Investigators may concern that high baseline HBV loads can adversely affect the prognosis of HCC patients since previous studies have reported that HCC patients with high HBV loads had worse survival than those with low HBV loads in different treatment modalities such as hepatectomy, TACE, sorafenib and so on.20–22 However, these studies did not further analyze whether antiviral treatments could eliminate the adverse effects of high HBV loads. Till now, the validity of this concern has barely been validated. Takafumi et al have reported that chronic viral hepatitis does not significantly compromise the efficiency of anticancer agents or adversely affect the survival in Phase I clinical trials.23 They also found that there was no significant difference in the rates of hepatitis virus reactivation and adverse events between patients with negative and positive hepatitis virus. Besides, the efficiency and feasibility of nivolumab was similar in patients with and without viral hepatitis in CheckMate 040.10 We specifically compared the survival of HCC patients with low and high HBV loads when they were treated with antiviral drugs in reported studies. With antiviral treatments, the prognosis was comparable between patients with HBV loads <2000 IU/mL and those with HBV loads ≥2000 IU/mL after undergoing hepatectomy for early-stage HBV-related HCC.24 For HCC patients receiving sorafenib, antiviral treatments could eliminate the adverse impacts of high HBV loads on survival.25 Peter et al found that antiviral therapy can provide benefits for HCC patients in terms of survival, liver function and adverse events.26 Similarly, HCC patients receiving TACE or anti-PD-1 immunotherapy can also benefit from antiviral therapy.27 According to above findings, it can be inferred that antiviral drugs can eliminate the adverse effects of high HBV loads on the survival of HCC patients. Thus, receiving antiviral treatment is necessary for patients with HBV-related HCC in clinical trials. However, baseline HBV DNA levels may not be reasonable exclusion criteria, which can decrease accrual rates of trials.

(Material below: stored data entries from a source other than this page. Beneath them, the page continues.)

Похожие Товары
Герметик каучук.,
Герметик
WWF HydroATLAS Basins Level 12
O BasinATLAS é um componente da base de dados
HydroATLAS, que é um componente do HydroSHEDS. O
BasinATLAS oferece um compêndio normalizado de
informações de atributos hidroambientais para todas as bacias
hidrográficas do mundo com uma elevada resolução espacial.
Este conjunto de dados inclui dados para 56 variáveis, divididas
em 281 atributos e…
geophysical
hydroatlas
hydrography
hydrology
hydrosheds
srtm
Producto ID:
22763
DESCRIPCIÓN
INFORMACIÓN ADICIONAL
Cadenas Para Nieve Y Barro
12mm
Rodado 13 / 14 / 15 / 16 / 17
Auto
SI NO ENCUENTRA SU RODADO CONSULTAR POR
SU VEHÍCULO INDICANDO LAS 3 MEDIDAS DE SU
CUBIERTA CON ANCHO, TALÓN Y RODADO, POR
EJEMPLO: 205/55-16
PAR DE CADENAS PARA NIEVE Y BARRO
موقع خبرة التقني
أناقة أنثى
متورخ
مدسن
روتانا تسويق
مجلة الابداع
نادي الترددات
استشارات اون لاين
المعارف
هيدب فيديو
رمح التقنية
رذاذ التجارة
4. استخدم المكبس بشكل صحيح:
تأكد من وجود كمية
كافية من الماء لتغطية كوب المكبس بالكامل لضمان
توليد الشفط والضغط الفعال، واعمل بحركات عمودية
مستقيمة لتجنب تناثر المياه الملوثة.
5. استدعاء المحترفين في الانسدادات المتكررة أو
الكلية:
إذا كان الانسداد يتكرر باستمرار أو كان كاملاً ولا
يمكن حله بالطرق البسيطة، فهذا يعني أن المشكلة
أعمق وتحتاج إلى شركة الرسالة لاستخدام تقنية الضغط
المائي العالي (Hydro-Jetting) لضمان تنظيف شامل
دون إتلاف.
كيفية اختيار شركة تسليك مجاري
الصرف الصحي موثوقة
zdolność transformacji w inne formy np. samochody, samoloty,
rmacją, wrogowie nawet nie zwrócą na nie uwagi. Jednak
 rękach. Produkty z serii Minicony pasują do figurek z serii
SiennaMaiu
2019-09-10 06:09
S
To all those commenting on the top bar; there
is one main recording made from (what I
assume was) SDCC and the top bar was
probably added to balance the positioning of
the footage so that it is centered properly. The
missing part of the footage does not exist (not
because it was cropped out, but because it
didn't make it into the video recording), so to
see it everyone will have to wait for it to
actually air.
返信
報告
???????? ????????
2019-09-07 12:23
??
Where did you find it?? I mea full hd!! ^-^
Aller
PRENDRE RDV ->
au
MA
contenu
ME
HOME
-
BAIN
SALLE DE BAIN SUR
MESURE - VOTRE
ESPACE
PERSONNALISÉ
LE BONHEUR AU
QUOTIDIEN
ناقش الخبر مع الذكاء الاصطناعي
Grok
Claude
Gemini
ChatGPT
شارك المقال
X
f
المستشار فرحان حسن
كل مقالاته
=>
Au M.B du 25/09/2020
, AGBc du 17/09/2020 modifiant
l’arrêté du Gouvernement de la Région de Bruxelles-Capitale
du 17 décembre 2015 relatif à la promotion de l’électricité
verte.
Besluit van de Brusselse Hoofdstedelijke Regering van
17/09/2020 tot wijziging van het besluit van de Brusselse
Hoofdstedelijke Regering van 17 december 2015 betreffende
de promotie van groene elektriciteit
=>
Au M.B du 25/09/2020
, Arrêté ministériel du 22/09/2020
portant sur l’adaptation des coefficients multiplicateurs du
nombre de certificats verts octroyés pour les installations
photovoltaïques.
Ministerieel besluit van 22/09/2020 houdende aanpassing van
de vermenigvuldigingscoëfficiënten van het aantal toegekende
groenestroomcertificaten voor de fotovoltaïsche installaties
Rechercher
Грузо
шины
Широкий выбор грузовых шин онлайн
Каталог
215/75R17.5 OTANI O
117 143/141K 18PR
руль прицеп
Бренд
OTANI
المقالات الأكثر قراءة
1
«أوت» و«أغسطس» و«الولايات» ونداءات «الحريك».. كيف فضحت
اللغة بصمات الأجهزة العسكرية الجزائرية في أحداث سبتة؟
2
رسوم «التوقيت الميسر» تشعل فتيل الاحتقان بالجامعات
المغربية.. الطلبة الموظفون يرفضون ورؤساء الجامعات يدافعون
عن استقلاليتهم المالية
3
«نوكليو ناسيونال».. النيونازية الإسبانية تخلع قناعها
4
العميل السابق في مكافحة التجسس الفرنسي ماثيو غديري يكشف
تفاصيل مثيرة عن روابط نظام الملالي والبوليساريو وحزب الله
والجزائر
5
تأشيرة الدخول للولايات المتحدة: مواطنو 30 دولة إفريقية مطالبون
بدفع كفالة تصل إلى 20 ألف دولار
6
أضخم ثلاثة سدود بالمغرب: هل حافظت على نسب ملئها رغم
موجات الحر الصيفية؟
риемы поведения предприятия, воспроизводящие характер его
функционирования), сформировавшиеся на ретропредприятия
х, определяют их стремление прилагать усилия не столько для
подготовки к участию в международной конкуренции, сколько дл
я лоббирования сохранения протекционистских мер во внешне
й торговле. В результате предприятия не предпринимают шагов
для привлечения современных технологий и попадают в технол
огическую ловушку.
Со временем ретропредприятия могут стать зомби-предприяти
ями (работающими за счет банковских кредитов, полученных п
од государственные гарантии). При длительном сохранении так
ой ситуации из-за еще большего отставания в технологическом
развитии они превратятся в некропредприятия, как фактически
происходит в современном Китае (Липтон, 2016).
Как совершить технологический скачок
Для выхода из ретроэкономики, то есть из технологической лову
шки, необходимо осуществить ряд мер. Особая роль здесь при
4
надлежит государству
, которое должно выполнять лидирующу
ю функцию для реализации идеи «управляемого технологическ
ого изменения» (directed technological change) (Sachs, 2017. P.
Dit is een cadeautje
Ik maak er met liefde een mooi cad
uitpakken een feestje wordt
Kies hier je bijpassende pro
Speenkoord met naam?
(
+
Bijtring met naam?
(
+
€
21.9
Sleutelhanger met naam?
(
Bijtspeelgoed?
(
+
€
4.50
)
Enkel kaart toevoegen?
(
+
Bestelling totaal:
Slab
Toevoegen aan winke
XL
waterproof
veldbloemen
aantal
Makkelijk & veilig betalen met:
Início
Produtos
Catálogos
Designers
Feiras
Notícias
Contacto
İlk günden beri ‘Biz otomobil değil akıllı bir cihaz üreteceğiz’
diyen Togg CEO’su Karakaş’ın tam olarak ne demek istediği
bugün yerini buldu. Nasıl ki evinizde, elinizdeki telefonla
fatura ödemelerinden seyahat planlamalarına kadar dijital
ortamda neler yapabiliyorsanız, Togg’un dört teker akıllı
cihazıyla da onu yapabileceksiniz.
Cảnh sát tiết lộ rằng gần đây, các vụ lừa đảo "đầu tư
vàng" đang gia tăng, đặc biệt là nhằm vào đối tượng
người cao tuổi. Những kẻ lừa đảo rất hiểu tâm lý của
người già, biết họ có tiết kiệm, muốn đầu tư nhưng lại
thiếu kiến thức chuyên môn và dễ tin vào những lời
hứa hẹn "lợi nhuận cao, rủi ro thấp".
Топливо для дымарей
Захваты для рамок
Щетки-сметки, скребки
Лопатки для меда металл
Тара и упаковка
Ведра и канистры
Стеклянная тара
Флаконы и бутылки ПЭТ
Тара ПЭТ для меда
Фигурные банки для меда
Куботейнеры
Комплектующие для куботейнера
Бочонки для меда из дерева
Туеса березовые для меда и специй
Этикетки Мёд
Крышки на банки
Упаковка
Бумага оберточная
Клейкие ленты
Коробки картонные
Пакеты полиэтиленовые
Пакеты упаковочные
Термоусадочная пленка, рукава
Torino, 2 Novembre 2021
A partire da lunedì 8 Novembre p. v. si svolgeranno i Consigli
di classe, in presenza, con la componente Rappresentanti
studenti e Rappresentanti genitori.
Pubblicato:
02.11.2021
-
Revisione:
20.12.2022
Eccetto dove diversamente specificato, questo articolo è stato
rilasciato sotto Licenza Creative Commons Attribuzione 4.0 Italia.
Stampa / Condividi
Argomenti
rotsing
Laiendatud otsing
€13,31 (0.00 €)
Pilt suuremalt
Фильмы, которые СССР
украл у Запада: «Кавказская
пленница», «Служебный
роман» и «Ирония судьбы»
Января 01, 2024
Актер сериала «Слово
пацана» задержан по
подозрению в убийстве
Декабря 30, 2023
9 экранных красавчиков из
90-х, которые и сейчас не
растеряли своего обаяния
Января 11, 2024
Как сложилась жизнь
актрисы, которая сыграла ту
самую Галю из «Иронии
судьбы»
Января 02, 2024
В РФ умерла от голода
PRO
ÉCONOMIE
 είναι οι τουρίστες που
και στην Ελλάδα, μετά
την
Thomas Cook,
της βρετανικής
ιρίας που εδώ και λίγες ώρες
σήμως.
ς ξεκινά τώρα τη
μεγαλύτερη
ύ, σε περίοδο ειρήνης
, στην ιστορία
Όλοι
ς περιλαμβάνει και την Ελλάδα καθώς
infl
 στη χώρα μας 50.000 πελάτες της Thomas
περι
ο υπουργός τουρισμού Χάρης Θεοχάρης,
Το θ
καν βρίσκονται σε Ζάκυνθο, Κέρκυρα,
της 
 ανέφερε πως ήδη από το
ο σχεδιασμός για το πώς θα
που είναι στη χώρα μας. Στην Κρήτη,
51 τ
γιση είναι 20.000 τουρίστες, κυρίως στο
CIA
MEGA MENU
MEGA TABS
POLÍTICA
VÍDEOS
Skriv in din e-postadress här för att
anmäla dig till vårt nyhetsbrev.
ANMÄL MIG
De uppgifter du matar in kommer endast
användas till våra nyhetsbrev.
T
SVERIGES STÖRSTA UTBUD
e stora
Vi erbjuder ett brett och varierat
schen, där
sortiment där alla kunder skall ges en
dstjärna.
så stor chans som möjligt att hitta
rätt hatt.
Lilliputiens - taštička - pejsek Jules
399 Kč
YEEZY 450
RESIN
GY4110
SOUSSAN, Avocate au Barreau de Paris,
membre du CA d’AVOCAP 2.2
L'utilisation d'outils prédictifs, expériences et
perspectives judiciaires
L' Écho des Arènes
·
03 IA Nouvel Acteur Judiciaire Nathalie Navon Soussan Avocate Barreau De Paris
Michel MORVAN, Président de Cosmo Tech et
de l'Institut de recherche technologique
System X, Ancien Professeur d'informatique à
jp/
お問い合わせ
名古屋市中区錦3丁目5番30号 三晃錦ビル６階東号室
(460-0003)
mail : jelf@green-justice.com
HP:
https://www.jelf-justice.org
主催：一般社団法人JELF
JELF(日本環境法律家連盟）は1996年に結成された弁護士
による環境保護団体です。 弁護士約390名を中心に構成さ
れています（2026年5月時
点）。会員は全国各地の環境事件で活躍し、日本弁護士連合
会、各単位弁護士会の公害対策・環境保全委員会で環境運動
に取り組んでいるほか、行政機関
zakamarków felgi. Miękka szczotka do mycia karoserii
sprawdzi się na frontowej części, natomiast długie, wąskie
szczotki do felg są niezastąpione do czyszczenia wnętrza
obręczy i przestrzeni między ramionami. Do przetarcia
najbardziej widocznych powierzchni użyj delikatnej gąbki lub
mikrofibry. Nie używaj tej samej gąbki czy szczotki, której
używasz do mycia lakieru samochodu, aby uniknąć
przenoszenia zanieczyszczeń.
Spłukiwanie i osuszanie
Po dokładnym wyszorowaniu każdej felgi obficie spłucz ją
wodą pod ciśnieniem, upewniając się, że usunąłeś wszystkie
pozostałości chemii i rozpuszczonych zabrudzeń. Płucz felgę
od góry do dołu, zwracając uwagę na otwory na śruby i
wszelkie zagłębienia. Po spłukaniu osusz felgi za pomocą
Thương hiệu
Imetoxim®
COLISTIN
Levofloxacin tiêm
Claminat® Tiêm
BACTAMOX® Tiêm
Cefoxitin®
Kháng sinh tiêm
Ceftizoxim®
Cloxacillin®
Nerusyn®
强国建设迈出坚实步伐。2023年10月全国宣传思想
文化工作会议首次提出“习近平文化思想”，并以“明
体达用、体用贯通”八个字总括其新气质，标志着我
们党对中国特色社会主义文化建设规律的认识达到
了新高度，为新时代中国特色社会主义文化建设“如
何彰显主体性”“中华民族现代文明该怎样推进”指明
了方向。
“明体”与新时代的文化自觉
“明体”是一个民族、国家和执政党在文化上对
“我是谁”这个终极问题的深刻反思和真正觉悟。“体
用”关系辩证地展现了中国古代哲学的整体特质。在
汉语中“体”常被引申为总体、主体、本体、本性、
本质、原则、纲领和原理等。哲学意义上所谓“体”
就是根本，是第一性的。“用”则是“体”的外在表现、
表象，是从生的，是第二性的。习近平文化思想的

This study has several limitations except for its retrospective nature. First, this study focused on the impacts of HBV loads on survival outcomes but did not further evaluate whether the rates of HBV reactivation and adverse events differed among HCC patients with different viral loads. It has been reported that HBV reactivation had no significant association with OS in HCC receiving HAIC with antiviral treatments.28 Nucleoside analogs can inhibit hepatitis activity and reverse liver function, which improves patients’ tolerance to anticancer therapy and survival.29 Second, HBV loads were only measured at baseline, while the changes in viral loads were not regularly monitored. Whether the decline of HBV loads affects clinical outcomes needs further exploration. The purpose of this study focused on expanding clinical trial enrollment by evaluating whether baseline HBV loads could affect the survival of HCC patients with antiviral treatments. Third, proper eligibility criteria remain to be explored for HCC patients with hepatitis C virus infection.

In conclusion, antiviral treatments could eliminate the adverse impacts of high baseline HBV loads on the survival of HCC patients. Simplified eligibility criteria can be adopted for HCC patients with HBV infection where regular antiviral therapy should be enough. Strict criteria for baseline HBV loads may compromise the efficiency and generalizability.